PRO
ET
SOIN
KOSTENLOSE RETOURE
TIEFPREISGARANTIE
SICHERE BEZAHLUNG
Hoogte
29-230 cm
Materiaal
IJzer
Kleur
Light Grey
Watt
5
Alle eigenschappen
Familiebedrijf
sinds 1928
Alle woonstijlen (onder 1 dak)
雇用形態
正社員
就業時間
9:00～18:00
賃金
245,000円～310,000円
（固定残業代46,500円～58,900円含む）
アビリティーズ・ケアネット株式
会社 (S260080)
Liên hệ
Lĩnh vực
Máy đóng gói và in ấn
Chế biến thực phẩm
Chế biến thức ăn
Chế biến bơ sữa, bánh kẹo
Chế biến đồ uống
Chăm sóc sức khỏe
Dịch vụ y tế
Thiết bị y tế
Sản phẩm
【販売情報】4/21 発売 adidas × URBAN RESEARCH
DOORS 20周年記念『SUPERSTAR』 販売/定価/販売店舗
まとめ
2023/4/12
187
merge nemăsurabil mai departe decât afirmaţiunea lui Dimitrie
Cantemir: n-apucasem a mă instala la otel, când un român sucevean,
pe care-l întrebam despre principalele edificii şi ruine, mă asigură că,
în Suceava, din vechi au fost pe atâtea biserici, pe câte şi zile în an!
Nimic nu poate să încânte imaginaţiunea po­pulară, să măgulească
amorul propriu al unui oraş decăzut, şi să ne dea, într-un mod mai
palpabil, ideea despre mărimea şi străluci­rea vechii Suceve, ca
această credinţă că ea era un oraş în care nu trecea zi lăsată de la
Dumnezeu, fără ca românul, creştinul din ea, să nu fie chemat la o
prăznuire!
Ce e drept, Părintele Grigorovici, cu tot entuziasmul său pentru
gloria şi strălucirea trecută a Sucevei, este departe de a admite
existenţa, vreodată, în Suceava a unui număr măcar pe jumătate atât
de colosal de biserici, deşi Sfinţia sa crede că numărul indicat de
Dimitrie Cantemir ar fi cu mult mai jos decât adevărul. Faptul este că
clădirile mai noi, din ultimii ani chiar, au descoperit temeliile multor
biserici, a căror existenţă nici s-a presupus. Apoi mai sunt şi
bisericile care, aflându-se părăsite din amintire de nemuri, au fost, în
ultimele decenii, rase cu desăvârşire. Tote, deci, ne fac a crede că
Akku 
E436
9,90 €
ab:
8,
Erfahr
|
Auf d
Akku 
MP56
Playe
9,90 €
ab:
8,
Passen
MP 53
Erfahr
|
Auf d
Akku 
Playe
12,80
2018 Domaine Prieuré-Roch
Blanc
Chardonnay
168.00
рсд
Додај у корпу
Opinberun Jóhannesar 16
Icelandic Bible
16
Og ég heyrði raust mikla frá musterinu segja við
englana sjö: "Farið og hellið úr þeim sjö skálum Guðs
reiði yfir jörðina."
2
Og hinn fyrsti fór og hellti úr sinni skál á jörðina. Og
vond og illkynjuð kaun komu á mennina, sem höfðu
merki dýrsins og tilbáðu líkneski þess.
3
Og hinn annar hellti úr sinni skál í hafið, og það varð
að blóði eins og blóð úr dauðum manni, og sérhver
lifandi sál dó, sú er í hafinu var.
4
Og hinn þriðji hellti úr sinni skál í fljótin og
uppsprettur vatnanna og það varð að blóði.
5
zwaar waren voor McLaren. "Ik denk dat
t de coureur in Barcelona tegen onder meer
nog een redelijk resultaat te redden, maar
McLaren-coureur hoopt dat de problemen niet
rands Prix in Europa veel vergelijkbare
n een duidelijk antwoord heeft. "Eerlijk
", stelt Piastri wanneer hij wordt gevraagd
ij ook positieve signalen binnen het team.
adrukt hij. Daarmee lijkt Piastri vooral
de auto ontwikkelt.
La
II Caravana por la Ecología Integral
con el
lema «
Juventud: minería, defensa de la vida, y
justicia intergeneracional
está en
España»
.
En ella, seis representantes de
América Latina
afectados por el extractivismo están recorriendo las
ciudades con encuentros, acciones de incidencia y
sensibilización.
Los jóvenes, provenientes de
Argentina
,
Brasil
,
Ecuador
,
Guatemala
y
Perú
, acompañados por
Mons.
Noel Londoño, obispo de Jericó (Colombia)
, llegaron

# TASK REQUIREMENTS:
Up to and including the line with "245,000円～310,000円", reproduce the material above exactly as it appears, starting from its first line.

# RESULT FOR THIS TASK:
PRO
ET
SOIN
KOSTENLOSE RETOURE
TIEFPREISGARANTIE
SICHERE BEZAHLUNG
Hoogte
29-230 cm
Materiaal
IJzer
Kleur
Light Grey
Watt
5
Alle eigenschappen
Familiebedrijf
sinds 1928
Alle woonstijlen (onder 1 dak)
雇用形態
正社員
就業時間
9:00～18:00
賃金
245,000円～310,000円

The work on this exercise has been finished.